__What this task involves__. Render each line of the items below as one numbered list, leaving out blank lines and the pictures.

__Material provided__.

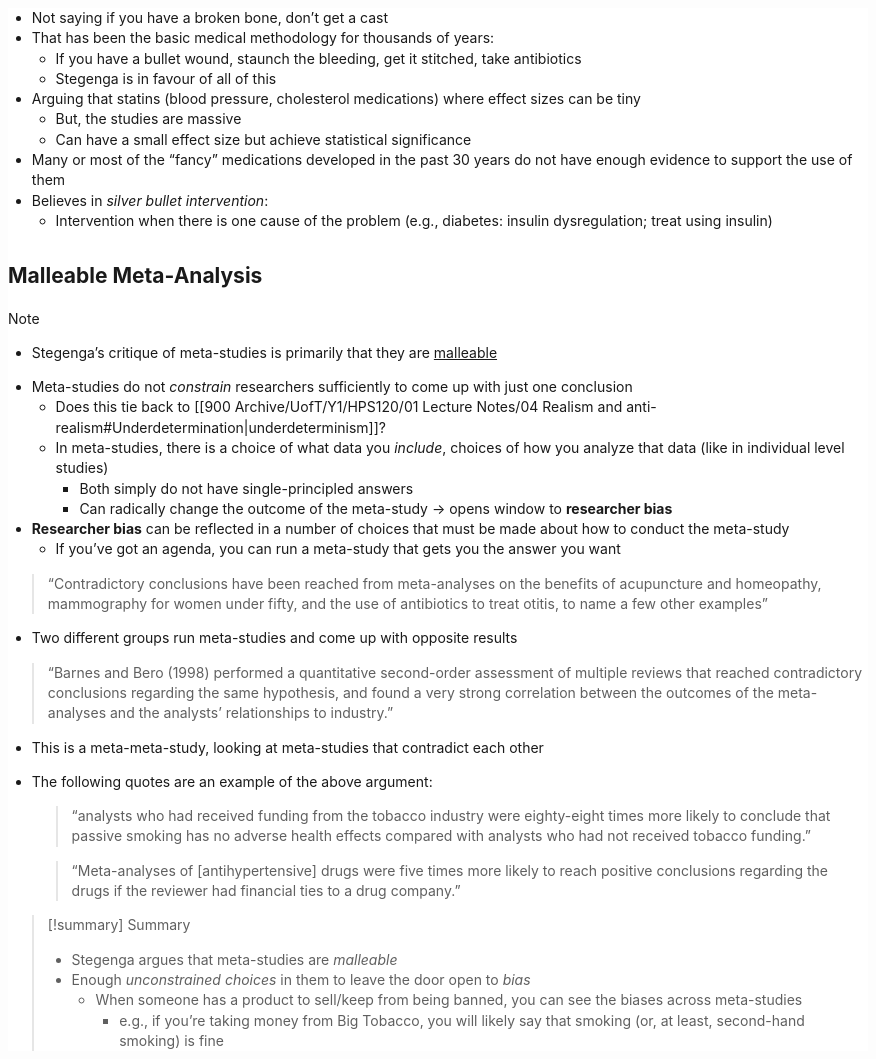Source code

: - Not saying if you have a broken bone, don’t get a cast
- That has been the basic medical methodology for thousands of years:
	- If you have a bullet wound, staunch the bleeding, get it stitched, take antibiotics
	- Stegenga is in favour of all of this
- Arguing that statins (blood pressure, cholesterol medications) where effect sizes can be tiny
	- But, the studies are massive
	- Can have a small effect size but achieve statistical significance
- Many or most of the “fancy” medications developed in the past 30 years do not have enough evidence to support the use of them
- Believes in *silver bullet intervention*:
	- Intervention when there is one cause of the problem (e.g., diabetes: insulin dysregulation; treat using insulin)

## Malleable Meta-Analysis

> [!note]
> - Stegenga’s critique of meta-studies is primarily that they are <u>malleable</u>

- Meta-studies do not *constrain* researchers sufficiently to come up with just one conclusion
	- Does this tie back to [[900 Archive/UofT/Y1/HPS120/01 Lecture Notes/04 Realism and anti-realism#Underdetermination\|underdeterminism]]?
	- In meta-studies, there is a choice of what data you *include*, choices of how you analyze that data (like in individual level studies)
		- Both simply do not have single-principled answers
		- Can radically change the outcome of the meta-study → opens window to **researcher bias**
- **Researcher bias** can be reflected in a number of choices that must be made about how to conduct the meta-study
	- If you’ve got an agenda, you can run a meta-study that gets you the answer you want

> “Contradictory conclusions have been reached from meta-analyses on the benefits of acupuncture and homeopathy, mammography for women under fifty, and the use of antibiotics to treat otitis, to name a few other examples”

- Two different groups run meta-studies and come up with opposite results

> “Barnes and Bero (1998) performed a quantitative second-order assessment of multiple reviews that reached contradictory conclusions regarding the same hypothesis, and found a very strong correlation between the outcomes of the meta-analyses and the analysts’ relationships to industry.”

- This is a meta-meta-study, looking at meta-studies that contradict each other
- The following quotes are an example of the above argument:
    > “analysts who had received funding from the tobacco industry were eighty-eight times more likely to conclude that passive smoking has no adverse health effects compared with analysts who had not received tobacco funding.”

    > “Meta-analyses of [antihypertensive] drugs were five times more likely to reach positive conclusions regarding the drugs if the reviewer had financial ties to a drug company.”

> [!summary] Summary
> - Stegenga argues that meta-studies are *malleable*
> - Enough *unconstrained choices* in them to leave the door open to *bias*
> 	- When someone has a product to sell/keep from being banned, you can see the biases across meta-studies
> 		- e.g., if you’re taking money from Big Tobacco, you will likely say that smoking (or, at least, second-hand smoking) is fine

__Answer area__.
1. Source code
2. : - Not saying if you have a broken bone, don’t get a cast
3. - That has been the basic medical methodology for thousands of years:
4. 	- If you have a bullet wound, staunch the bleeding, get it stitched, take antibiotics
5. 	- Stegenga is in favour of all of this
6. - Arguing that statins (blood pressure, cholesterol medications) where effect sizes can be tiny
7. 	- But, the studies are massive
8. 	- Can have a small effect size but achieve statistical significance
9. - Many or most of the “fancy” medications developed in the past 30 years do not have enough evidence to support the use of them
10. - Believes in *silver bullet intervention*:
11. 	- Intervention when there is one cause of the problem (e.g., diabetes: insulin dysregulation; treat using insulin)
12. ## Malleable Meta-Analysis
13. > [!note]
14. > - Stegenga’s critique of meta-studies is primarily that they are <u>malleable</u>
15. - Meta-studies do not *constrain* researchers sufficiently to come up with just one conclusion
16. 	- Does this tie back to [[900 Archive/UofT/Y1/HPS120/01 Lecture Notes/04 Realism and anti-realism#Underdetermination\|underdeterminism]]?
17. 	- In meta-studies, there is a choice of what data you *include*, choices of how you analyze that data (like in individual level studies)
18. 		- Both simply do not have single-principled answers
19. 		- Can radically change the outcome of the meta-study → opens window to **researcher bias**
20. - **Researcher bias** can be reflected in a number of choices that must be made about how to conduct the meta-study
21. 	- If you’ve got an agenda, you can run a meta-study that gets you the answer you want
22. > “Contradictory conclusions have been reached from meta-analyses on the benefits of acupuncture and homeopathy, mammography for women under fifty, and the use of antibiotics to treat otitis, to name a few other examples”
23. - Two different groups run meta-studies and come up with opposite results
24. > “Barnes and Bero (1998) performed a quantitative second-order assessment of multiple reviews that reached contradictory conclusions regarding the same hypothesis, and found a very strong correlation between the outcomes of the meta-analyses and the analysts’ relationships to industry.”
25. - This is a meta-meta-study, looking at meta-studies that contradict each other
26. - The following quotes are an example of the above argument:
27.     > “analysts who had received funding from the tobacco industry were eighty-eight times more likely to conclude that passive smoking has no adverse health effects compared with analysts who had not received tobacco funding.”
28.     > “Meta-analyses of [antihypertensive] drugs were five times more likely to reach positive conclusions regarding the drugs if the reviewer had financial ties to a drug company.”
29. > [!summary] Summary
30. > - Stegenga argues that meta-studies are *malleable*
31. > - Enough *unconstrained choices* in them to leave the door open to *bias*
32. > 	- When someone has a product to sell/keep from being banned, you can see the biases across meta-studies
33. > 		- e.g., if you’re taking money from Big Tobacco, you will likely say that smoking (or, at least, second-hand smoking) is fine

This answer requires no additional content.